I acknowledge these objections. I acknowledge the fact that sometimes individuals have responsibilities that, for whatever reason, they are uninterested in fulfilling and which they deliberately shirk. I acknowledge that there should be consequences for irresponsibility and that people who are deliberately and willfully irresponsible should not be constantly let off the hook.
But the thing is that things do go wrong in life. There are many times when failures are systemic and the failure is not really a matter of an individual being uninterested or incompetent. Sometimes there can be systemic failure even with everyone doing their job correctly. And yet we still love to try to single out an individual on whom to place the blame, whether or not they could reasonably be said to have caused the problem or even had the power to stop it.
We are often more interested in finding a scapegoat to punish than we are in learning from our mistakes and fixing the system. I think I might go out on a limb and suggest that more often than not, we are satisfied when we have found someone to punish and we don't even bother trying to learn anything from our mistakes. Wouldn't it make a lot more sense if we put the majority of our efforts into learning from our mistakes?

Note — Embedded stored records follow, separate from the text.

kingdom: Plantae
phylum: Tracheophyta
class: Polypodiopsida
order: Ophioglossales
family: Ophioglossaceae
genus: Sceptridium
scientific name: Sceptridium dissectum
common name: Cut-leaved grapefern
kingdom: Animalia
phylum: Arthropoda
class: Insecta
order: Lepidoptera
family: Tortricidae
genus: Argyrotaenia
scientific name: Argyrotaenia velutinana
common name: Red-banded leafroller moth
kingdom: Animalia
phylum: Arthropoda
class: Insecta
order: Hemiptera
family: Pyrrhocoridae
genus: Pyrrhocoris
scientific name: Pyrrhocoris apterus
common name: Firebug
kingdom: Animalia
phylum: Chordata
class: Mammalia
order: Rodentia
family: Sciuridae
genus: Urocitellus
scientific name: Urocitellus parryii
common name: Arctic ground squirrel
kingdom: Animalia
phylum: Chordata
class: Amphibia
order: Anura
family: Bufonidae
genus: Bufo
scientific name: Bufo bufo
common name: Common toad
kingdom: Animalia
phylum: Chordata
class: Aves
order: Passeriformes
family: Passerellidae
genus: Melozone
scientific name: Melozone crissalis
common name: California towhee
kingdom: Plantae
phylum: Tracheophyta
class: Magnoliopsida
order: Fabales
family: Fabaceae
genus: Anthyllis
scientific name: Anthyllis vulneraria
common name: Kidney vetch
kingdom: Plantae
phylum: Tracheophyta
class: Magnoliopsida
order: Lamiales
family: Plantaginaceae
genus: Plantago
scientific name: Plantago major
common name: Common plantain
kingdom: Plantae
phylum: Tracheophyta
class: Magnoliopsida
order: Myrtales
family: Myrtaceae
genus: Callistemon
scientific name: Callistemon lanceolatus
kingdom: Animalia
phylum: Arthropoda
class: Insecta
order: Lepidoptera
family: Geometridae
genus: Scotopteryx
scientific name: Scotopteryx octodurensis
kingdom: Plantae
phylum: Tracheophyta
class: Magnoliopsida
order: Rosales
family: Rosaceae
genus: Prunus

I've just started a new job and there is a lot of detail involved in the training. Yesterday, a co-worker worked with me for a few hours and she caught many of the mistakes I made. And this is how I really learned: I made a mistake, she caught the mistake, asked me what was wrong, I removed the mistaken item and placed it in the correct place and moved on. I learned from this because *I* physically corrected my own mistakes. I learned from this much more than I would have learned by watching my co-worker do the job.
I think that there is theology here too. Christianity tells us that God is a God of grace, mercy and forgiveness. God is like my co-worker: catching our mistakes, asking us what we did wrong, asking us to correct our own mistakes and then helping us to learn from our mistakes so we can move on into a new future. God is not like many of us; God is not just waiting to blame and punish us with no care or thought about whether or not we have learned anything.
I want to live in a world where I can learn from my mistakes. What about you?
* Disclaimer: I am not trying to comment specifically on today's news item about the failure to catch "the Christmas bomber". I am also not trying to signal blanket or uncritical approval for everything President Obama said, says or will say. I am not interested in a partisan conversation here; I'm interested in the idea and the attitude behind this statement.